I think your friend is missing some of these skills and may have some other, deeper problems. Currently, she is only thinking of herself. She isn't willing to be faithful to her husband and she won't divorce him because it would be hard for *her*. Has she made any attempt to fix what is missing inside herself? Because at some point, when the distraction of the affair wears off, she's still going to be left being her own self, still stuck, because she's putting her energy into outside relationships when she should be focusing on her family.
She doesn't need more friends-- she needs to be honest with herself and her husband about their relationship and what they need to do to improve things. I'm a pretty good, straight-up friend to my friends and I tell them the truth, not what they want to hear. "I think you need to figure out things with your husband and your own self before you engage in another relationship. I know you are enjoying this now, but what do you really think this will come to?" I wouldn't even entertain the idea that the husband also might have a little something on the side as well--- that's a bs way of thinking and deflects responsibility from your friend.
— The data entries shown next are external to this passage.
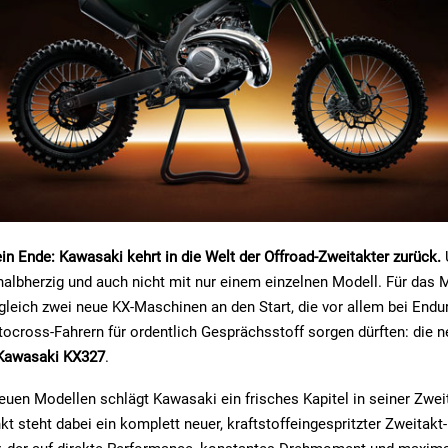
in Ende: Kawasaki kehrt in die Welt der Offroad-Zweitakter zurück.
 halbherzig und auch nicht mit nur einem einzelnen Modell. Für das 
gleich zwei neue KX-Maschinen an den Start, die vor allem bei Endur
ocross-Fahrern für ordentlich Gesprächsstoff sorgen dürften: die 
Kawasaki KX327
.
euen Modellen schlägt Kawasaki ein frisches Kapitel in seiner Zwe
kt steht dabei ein komplett neuer, kraftstoffeingespritzter Zweitakt-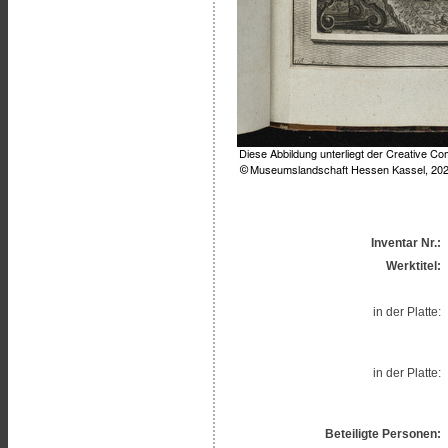
Inventar Nr.:
Werktitel:
in der Platte:
in der Platte:
Beteiligte Personen:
I personally have a very low opinion of cheaters... if they are willing to sacrifice a marriage to a man who supports them and works hard all week for a little fun, they will likely throw friends under the bus too. Who wants that sort of drama?
Oh, and listen, you already said that trust is a question mark in this friendship, which makes me think that you need to listen to your own internal compass. I wouldn't maintain a year-long friendship with someone I didn't trust. And if I don't trust you, you don't fall into the friend category. Maybe that's something for you to think about-- why are you so enmeshed and feeling you would be 'abandoning' her, even when she knows that what she is doing is outlying behavior? If I was engaging in activities which made my friends uncomfortable, but I knew this and yet, kept turning to them and making it their business, I wouldn't be surprised if they sort of stopped showing up. I think true friends don't put each other in the position of validating their poor choices.